(TASK INPUT Opens)

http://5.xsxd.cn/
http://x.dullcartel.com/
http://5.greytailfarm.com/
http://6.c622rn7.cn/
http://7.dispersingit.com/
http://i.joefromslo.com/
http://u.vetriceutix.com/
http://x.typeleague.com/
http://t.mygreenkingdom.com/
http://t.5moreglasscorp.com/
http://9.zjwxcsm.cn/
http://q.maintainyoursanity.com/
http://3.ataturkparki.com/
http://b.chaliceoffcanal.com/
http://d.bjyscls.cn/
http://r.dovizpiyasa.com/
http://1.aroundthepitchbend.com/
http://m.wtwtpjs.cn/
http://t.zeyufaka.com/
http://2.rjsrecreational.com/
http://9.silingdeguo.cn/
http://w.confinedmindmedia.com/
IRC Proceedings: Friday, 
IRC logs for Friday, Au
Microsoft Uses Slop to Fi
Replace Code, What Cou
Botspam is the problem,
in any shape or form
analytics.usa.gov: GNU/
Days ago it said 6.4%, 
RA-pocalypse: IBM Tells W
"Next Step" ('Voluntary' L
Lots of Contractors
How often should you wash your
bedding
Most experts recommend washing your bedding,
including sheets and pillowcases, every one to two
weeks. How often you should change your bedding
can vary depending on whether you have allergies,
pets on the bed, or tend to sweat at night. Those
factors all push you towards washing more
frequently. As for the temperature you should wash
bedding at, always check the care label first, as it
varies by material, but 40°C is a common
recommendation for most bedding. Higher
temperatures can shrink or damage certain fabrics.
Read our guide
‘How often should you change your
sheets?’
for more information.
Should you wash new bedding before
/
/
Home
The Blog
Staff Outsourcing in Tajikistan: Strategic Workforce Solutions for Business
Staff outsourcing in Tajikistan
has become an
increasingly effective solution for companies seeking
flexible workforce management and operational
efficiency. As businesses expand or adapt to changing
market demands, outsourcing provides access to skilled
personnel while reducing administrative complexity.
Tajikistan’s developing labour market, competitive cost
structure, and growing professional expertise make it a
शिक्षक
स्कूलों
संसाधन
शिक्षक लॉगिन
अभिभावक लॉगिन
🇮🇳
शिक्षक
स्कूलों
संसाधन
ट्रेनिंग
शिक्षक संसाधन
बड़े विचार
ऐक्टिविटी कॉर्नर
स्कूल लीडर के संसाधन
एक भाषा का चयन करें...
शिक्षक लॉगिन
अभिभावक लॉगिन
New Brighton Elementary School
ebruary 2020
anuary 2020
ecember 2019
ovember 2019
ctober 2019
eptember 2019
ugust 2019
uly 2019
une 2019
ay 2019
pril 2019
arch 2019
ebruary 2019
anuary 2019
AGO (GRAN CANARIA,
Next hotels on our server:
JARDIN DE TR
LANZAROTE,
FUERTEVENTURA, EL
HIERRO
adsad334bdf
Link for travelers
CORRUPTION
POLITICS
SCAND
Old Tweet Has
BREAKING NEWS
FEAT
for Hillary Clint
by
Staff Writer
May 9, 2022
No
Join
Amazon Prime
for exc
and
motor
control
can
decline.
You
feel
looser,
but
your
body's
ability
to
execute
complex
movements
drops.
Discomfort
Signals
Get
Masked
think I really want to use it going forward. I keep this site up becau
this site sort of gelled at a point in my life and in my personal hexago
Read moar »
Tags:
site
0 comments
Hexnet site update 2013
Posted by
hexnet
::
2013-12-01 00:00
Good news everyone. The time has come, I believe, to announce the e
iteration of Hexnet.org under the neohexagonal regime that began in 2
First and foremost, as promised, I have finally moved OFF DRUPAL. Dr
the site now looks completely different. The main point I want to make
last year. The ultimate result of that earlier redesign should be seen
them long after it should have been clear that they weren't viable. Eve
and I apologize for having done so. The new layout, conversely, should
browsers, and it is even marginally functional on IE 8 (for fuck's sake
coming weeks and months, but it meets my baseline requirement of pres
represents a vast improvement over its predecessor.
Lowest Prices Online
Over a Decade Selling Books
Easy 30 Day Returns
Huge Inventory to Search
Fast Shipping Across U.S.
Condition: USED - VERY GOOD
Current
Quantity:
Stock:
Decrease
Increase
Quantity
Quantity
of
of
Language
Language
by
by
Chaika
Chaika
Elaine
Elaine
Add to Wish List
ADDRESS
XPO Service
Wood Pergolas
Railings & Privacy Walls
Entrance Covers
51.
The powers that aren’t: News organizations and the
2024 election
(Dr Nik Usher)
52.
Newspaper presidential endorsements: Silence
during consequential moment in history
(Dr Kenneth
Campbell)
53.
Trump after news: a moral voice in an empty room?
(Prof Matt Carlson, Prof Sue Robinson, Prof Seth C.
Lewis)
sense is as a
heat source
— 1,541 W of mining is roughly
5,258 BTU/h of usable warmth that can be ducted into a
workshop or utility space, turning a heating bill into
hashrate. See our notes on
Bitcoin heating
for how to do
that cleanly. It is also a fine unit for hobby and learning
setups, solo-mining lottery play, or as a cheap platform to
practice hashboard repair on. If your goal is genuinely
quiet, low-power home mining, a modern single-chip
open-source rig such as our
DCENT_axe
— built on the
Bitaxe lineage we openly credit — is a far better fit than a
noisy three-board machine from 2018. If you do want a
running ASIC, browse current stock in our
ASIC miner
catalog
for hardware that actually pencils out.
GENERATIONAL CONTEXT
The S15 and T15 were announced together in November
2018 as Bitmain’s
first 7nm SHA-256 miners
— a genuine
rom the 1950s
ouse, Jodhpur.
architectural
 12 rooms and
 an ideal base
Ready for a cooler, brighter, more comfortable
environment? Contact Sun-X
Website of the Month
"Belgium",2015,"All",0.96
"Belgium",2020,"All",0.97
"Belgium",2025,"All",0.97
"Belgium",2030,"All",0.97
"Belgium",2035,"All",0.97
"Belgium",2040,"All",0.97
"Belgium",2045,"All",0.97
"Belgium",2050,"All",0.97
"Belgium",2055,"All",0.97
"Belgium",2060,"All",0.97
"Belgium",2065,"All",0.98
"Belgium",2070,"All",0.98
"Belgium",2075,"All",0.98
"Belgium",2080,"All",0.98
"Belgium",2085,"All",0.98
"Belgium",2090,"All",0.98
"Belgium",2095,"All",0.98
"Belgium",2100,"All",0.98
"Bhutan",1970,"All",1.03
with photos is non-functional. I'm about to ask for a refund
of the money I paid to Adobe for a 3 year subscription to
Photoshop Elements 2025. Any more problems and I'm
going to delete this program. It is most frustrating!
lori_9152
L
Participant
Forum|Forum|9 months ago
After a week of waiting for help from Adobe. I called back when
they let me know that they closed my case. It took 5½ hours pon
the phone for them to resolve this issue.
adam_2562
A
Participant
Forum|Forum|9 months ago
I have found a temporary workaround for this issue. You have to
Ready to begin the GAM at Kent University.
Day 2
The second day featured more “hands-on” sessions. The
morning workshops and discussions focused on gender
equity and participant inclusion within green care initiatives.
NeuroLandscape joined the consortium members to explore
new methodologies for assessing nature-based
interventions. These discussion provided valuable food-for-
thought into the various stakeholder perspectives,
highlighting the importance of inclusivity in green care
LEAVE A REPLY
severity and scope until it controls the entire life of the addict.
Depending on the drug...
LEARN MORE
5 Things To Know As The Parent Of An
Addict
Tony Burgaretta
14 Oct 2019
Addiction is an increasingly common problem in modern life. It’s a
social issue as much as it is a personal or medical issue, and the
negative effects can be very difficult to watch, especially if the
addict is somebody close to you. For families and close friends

(TASK INPUT Closes)

DIRECTIONS FOR THIS TASK
The lines above from the one with "environment? Contact Sun-X" through the one with "social issue as" are to be duplicated exactly, ends included, with nothing added.

SOLUTION FOR THIS EXERCISE
environment? Contact Sun-X
Website of the Month
"Belgium",2015,"All",0.96
"Belgium",2020,"All",0.97
"Belgium",2025,"All",0.97
"Belgium",2030,"All",0.97
"Belgium",2035,"All",0.97
"Belgium",2040,"All",0.97
"Belgium",2045,"All",0.97
"Belgium",2050,"All",0.97
"Belgium",2055,"All",0.97
"Belgium",2060,"All",0.97
"Belgium",2065,"All",0.98
"Belgium",2070,"All",0.98
"Belgium",2075,"All",0.98
"Belgium",2080,"All",0.98
"Belgium",2085,"All",0.98
"Belgium",2090,"All",0.98
"Belgium",2095,"All",0.98
"Belgium",2100,"All",0.98
"Bhutan",1970,"All",1.03
with photos is non-functional. I'm about to ask for a refund
of the money I paid to Adobe for a 3 year subscription to
Photoshop Elements 2025. Any more problems and I'm
going to delete this program. It is most frustrating!
lori_9152
L
Participant
Forum|Forum|9 months ago
After a week of waiting for help from Adobe. I called back when
they let me know that they closed my case. It took 5½ hours pon
the phone for them to resolve this issue.
adam_2562
A
Participant
Forum|Forum|9 months ago
I have found a temporary workaround for this issue. You have to
Ready to begin the GAM at Kent University.
Day 2
The second day featured more “hands-on” sessions. The
morning workshops and discussions focused on gender
equity and participant inclusion within green care initiatives.
NeuroLandscape joined the consortium members to explore
new methodologies for assessing nature-based
interventions. These discussion provided valuable food-for-
thought into the various stakeholder perspectives,
highlighting the importance of inclusivity in green care
LEAVE A REPLY
severity and scope until it controls the entire life of the addict.
Depending on the drug...
LEARN MORE
5 Things To Know As The Parent Of An
Addict
Tony Burgaretta
14 Oct 2019
Addiction is an increasingly common problem in modern life. It’s a
social issue as much as it is a personal or medical issue, and the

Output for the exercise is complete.